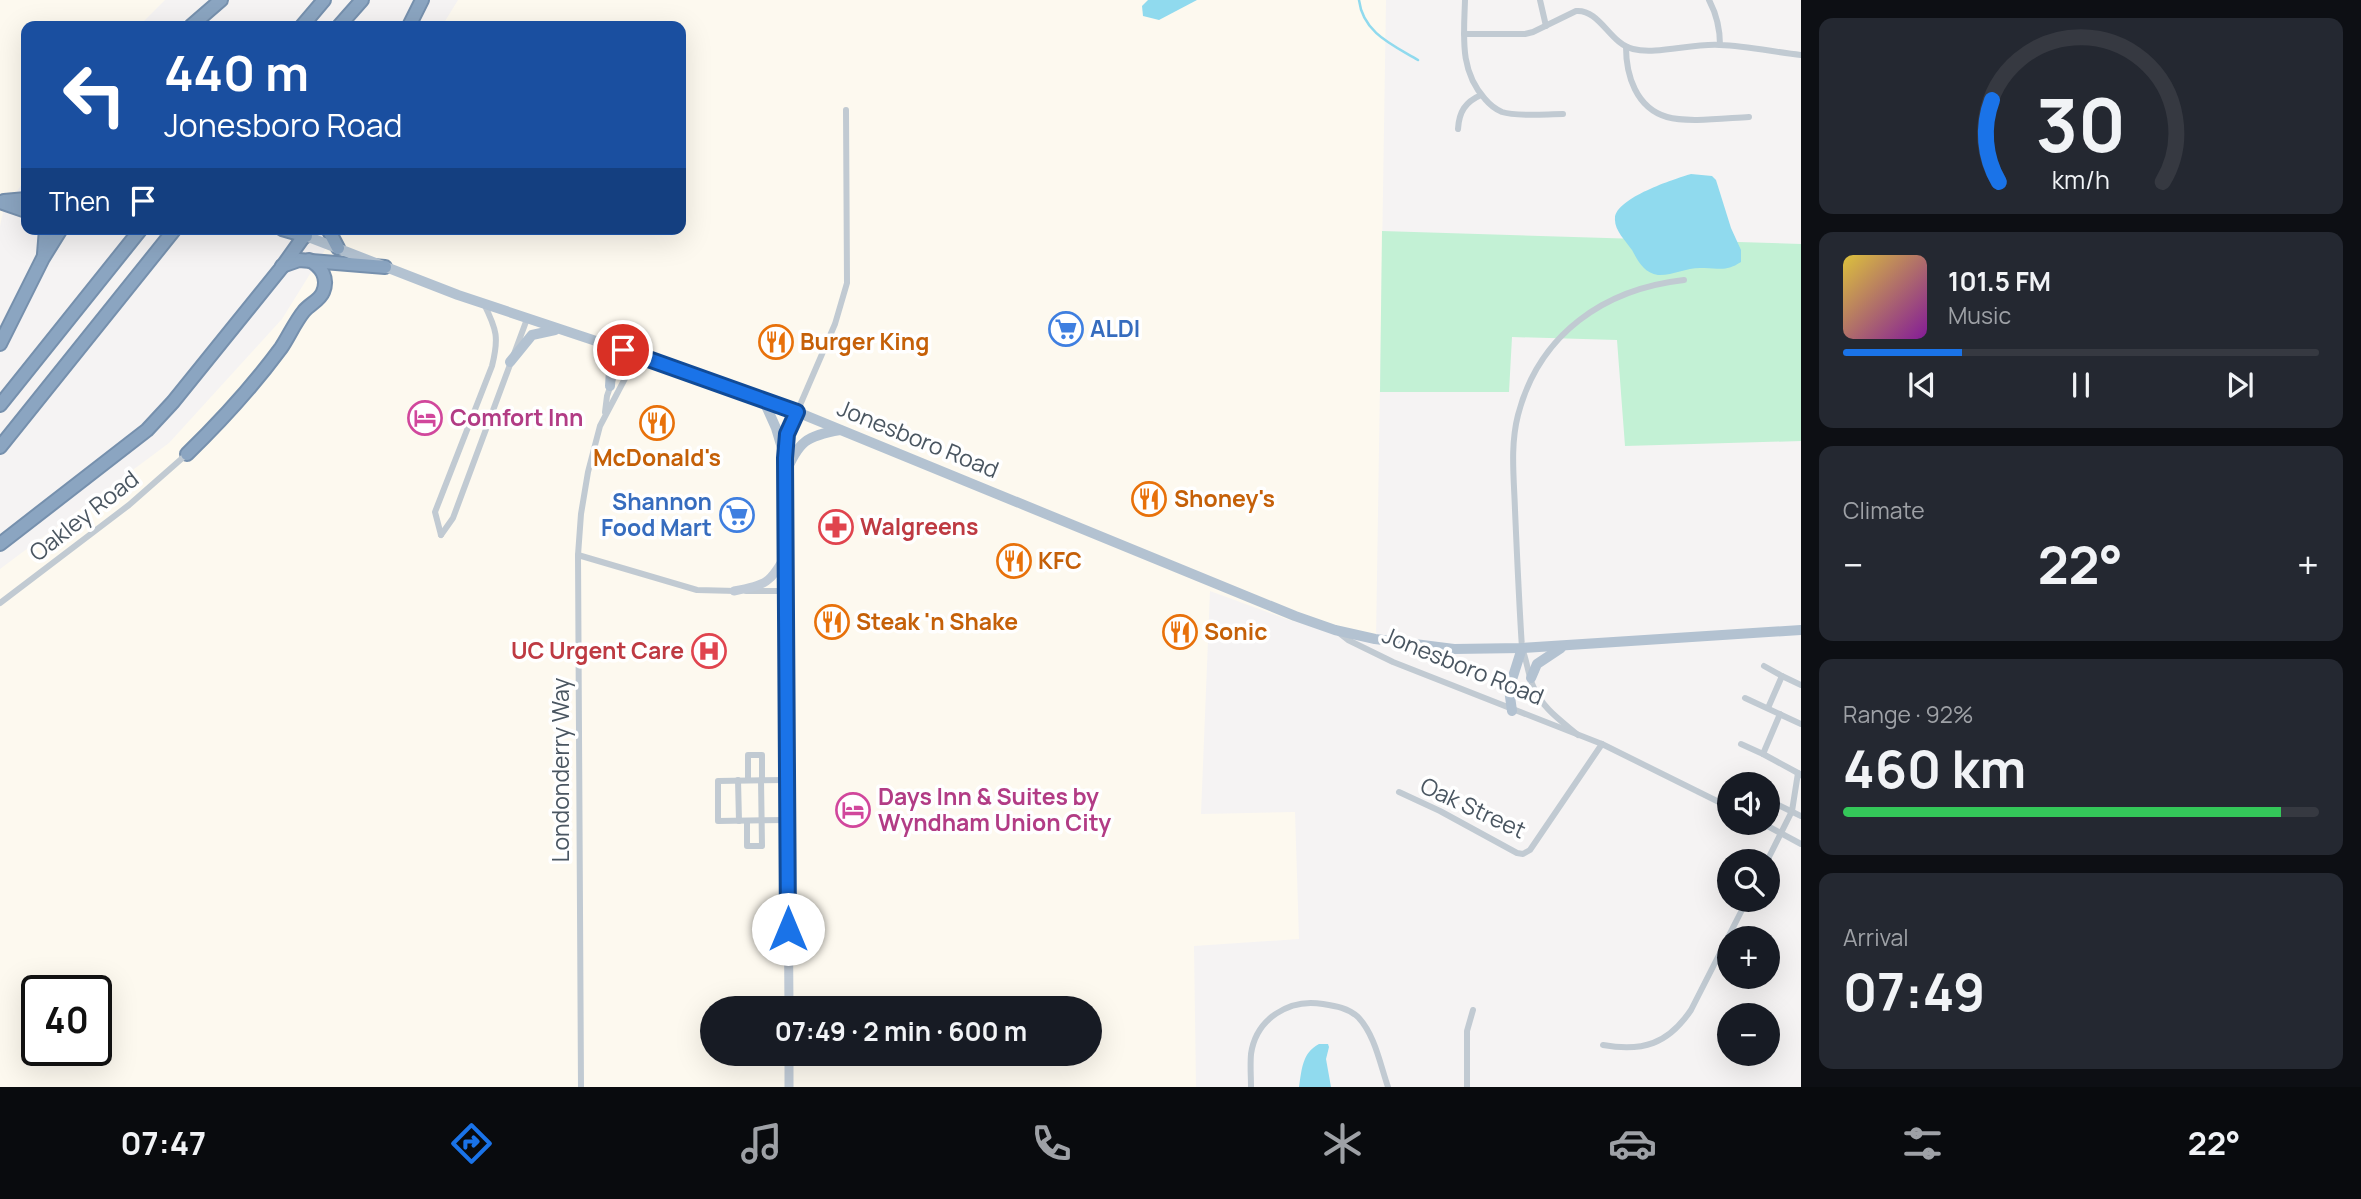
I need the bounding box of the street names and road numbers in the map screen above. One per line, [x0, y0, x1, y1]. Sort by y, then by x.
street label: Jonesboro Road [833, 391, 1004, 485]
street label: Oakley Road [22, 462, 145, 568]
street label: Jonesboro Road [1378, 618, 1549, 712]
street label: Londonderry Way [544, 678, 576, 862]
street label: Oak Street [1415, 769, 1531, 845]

• **Exercise aim**: The full material above must be output verbatim, minus any pictures.

• **Solution**:
I need the bounding box of the street names and road numbers in the map screen above. One per line, [x0, y0, x1, y1]. Sort by y, then by x.
street label: Jonesboro Road [833, 391, 1004, 485]
street label: Oakley Road [22, 462, 145, 568]
street label: Jonesboro Road [1378, 618, 1549, 712]
street label: Londonderry Way [544, 678, 576, 862]
street label: Oak Street [1415, 769, 1531, 845]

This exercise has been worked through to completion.